Egypt - p.5 - Cruising to Gebel Silsila


Today is the day after Easter, and although it is supposed to be a Coptic holiday, Muslims celebrate, too.
These boys are playing in the river. They were using empty plastic pop bottles as water wings.


These people are having a picnic by the banana field.  Everyone obviously knows how to enjoy a holiday.


Another favorite holiday activity is boating.
Curiously, they use oars that resemble sticks, with no wide part at the ends.


These boys wanted to surf in the floattel's wake, but they got dangerously close to the fast-moving ship.
The Captain & crew would yell at boys who got too close.  In Egypt, it is as if everyone lives in the same village.
Everyone looks out for everyone else.


Feluccas in the river.  The Nile is not a very wide river, as you can see here.
We tied up here for a while, waiting for a good afternoon wind to use the sails.


Notice a dark rectangle, right of center.  That is a Bedouin tent. We went over there and had the best coffee ever!  They took raw coffee beans, roasted them over the fire, ground them with mortar and pestle, boiled them in a small long-handled pot, and filtered it through shredded palm thatch.  While we enjoyed the coffee, the crew were busy making & receiving cell phone calls.  It seemed incongruous to be hearing cell phones in a Bedouin tent.


Gaetan and I took a swim in the Nile.  The water was cool and refreshing, but the current was stronger than I expected, particularly since I had put shorts & a shirt over my swimsuit as Egyptian women do when they swim.


Three ways to know this photo was taken in Egypt: (1) rebar on rooftops, (2) satellite dishes and (3) donkeys.


Houseboat.


This is where we tied up for the night, just outside the entrance to Gebel Silsila, the sandstone quarries.
The bedrock changes from limestone to harder sandstone here.  In the morning, we toured the quarries.


Ancient Egyptians once believed the Nile originated here; it is approximately where the kingdom of Nubia began.


Blocks to build temples and monuments were quarried here and floated downstream to Edfu, Esna and Luxor.

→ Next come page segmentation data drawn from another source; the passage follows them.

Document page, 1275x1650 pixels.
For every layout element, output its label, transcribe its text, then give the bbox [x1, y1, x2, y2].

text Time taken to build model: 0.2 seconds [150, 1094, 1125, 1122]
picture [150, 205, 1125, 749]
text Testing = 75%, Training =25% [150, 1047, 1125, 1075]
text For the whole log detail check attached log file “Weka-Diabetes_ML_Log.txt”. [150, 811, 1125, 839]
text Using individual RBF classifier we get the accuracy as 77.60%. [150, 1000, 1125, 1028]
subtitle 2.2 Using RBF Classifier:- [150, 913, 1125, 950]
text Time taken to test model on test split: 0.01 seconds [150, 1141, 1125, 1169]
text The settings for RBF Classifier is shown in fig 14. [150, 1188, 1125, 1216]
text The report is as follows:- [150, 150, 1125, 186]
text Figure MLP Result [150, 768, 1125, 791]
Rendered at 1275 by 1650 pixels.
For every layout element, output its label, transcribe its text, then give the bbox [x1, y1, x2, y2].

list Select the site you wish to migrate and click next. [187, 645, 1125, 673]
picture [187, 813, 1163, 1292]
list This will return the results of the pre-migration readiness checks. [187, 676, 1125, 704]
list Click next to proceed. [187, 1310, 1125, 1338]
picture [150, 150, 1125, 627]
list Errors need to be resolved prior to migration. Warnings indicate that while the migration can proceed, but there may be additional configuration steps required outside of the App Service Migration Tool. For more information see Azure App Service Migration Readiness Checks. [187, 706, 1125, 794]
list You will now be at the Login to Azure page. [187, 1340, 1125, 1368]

I'm not sure our guide understood the primal connection we - as mineral people - felt to these quarries.


But our guide was patient and allowed us to play with rocks for a while.


There were grottos in the walls, ...


...which gave Gaetan all the excuse he needed to start climbing.


He made it to the top in no time.


Then back down.


This grotto shows a little of the decoration inside.


Trumpet player in the middle, and some dancers.  Elsewhere I saw flutes & harps.


Mahmdou told me to wash my hands after touching this odd plant.


Another view of the toxic plant,


Walking back to the Neferu-Ra...


... our beautiful boat ...


...where we had the most amazing lunch of vegetable-stuffed, fresh Nile lattice fish.
I meant to take the photo before we ate, but kind of forgot about that when Mahmdou placed it on the table.


Then as we sailed away from the quarries, we saw a rock (middle of photo) that looked exactly like a tank.


Even in close-up, it looks like a tank.